## Exercise passage
• • • • •

Veerle Baetens in Tabula Rasa

March 16

Wild Wild Country

Chapman and Maclain Way’s six-hour documentary explores the growth of a semi-religious cult—big on meditation and free love—built by Indian guru Bhagwan Shree Rajneesh in a valley in Wasco County, Oregon, in 1981. The arrival of the cultists was not amicably greeted by the ranchers and retirees of neighboring small town Antelope. Conflict was inevitable, and state and national figures eventually got involved.

Bhagwan Shree Rajneesh and followers in Wild Wild Country

Edha

Buenos Aires fashion designer and single mom Edha (Juana Viale) finds creative inspiration in her torrid affair with an immigrant menswear model (Andrés Velencoso). He has great cheekbones, but she reckons without the dark side of his personality. The first original series Netflix has commissioned from Argentina, Edha has the emotional pitch of a telenovela but looks classy enough. It was directed in 13 parts by Daniel Burman (Lost Embrace), one of the country’s hottest directors.

Andrés Velencoso and Juana Viale in Edha

March 19

In Search of Fellini

Lucy (Ksenia Solo), a naive girl from small-town Ohio, falls in love with Federico Fellini’s dark fantasies and is encouraged by her (dying) mom (Maria Bello) to seek the Maestro himself in Italy. Her eventful road trip introduces her to a range of Felliniesque characters and equips her with enough experience to suggest she’ll be able to survive alone. Solo does a nice job of channeling Federico Fellini’s wife and star Giulietta Masina. Director Taro Lexton’s film was based on the real-life adventure of co-writer Nancy Cartwright, who voices Bart on The Simpsons.

Enrico Oetiker and Ksenia Solo in In Search of Fellini

March 20

100 Years: One Woman’s Fight for Justice

Director Melina Janko documents how Elouise Cobell (1945-2011), a Blackfoot activist and the Montana tribe’s treasurer, brought a class-action suit against the U.S. Department of the Interior for the mismanagement of funds worth billions of dollars to individual Native Americans for oil drilled on reservations. In 2010, Cobell prevailed, securing a settlement of $3.4 billion. This David vs. Goliath story is a must-watch, not least for the ways it shows politicians and capitalists trying to cheat impoverished people of their rights.

The late Elouise Cobell (center) in 100 Years: One Woman’s Fight for Justice

March 23

Requiem

Don’t Look Now was one of the influences on this Netflix/BBC supernatural chiller. It stars Lydia Wilson as a concert hall-headlining cellist who, following the suicide of her mother in front of her, is drawn to investigate the 24-year-old mystery of a missing Welsh girl. The British reviews were lukewarm, though they heaped praise on Wilson and rural Wales, where most of the six-parter was shot.

Lydia Wilson in ‘Requiem’

March 28

Little Women

Broadcast on the BBC in three parts last Christmas, Heidi Thomas’s adaptation of Louisa M. Alcott’s 1868 novel, sumptuously directed by Vanessa Caswill in Ireland, is not the least notable for 92-year-old Angela Lansbury’s appearance as Aunt March. Up-and-comers Willa Fitzgerald, Maya Hawke, Annes Elwy, and Kathryn Newton play Meg, Jo, Beth, and Amy respectively, while Emily Watson and Dylan Baker are Marmee and Mr. March. Look out for Michael Gambon as Mr. Laurence. Has it really been 24 years since Winona Ryder played Jo?

Kathryn Newton, Willa Fitzgerald, Maya Thurman-Hawke, and Annes Elwy in Little Women

March 30

Rapture: Season 1

The contemporary stars featuring in Netflix’s eight-part rap documentary include Nas, Logic, Dave East, T.I., Rapsody, G-Eazy, A Boogie Wit da Hoodie, 2 Chainz, and Just Blaze. Produced by Mass Appeal, the series delves into the rappers’ personal and professional lives and explores how hip-hop has impacted global culture.

• • • • •

## Material supplied
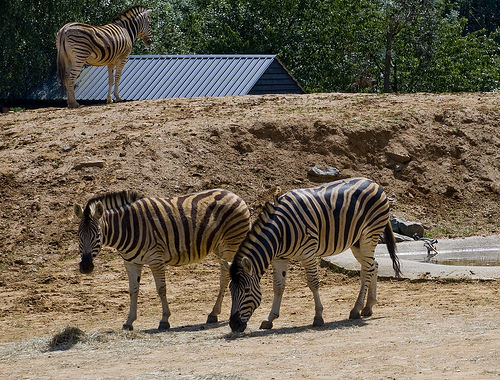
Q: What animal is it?
A: Zebra.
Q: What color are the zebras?
A: Black and white.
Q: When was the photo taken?
A: Daytime.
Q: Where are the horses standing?
A: On ground.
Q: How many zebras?
A: Three.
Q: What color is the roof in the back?
A: Blue.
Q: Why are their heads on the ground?
A: Eating.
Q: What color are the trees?
A: Green.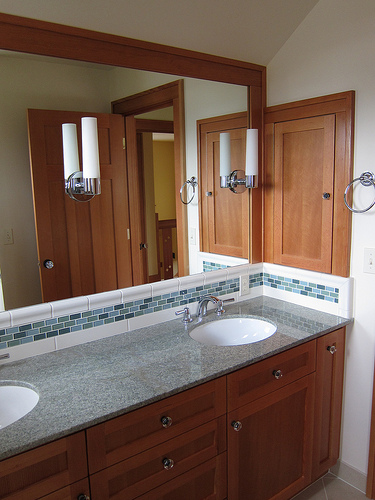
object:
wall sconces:
[230, 124, 259, 194]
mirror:
[0, 51, 250, 284]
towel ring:
[342, 175, 375, 215]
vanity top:
[3, 297, 354, 454]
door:
[20, 111, 128, 302]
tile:
[8, 264, 348, 344]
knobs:
[324, 344, 339, 356]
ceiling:
[49, 0, 312, 68]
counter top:
[0, 312, 268, 402]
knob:
[272, 368, 284, 380]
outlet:
[0, 352, 10, 362]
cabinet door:
[273, 114, 336, 274]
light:
[240, 129, 261, 193]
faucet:
[174, 294, 225, 324]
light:
[76, 113, 103, 199]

• • • • •

## Brief
Please answer the following from the March listings:
(a) In what year was the cult in Wasco County, Oregon, built?
(b) How much was the settlement Elouise Cobell secured in 2010?
(c) Who appears as Aunt March in Little Women?

## Exercise output
(a) 1981
(b) $3.4 billion
(c) Angela Lansbury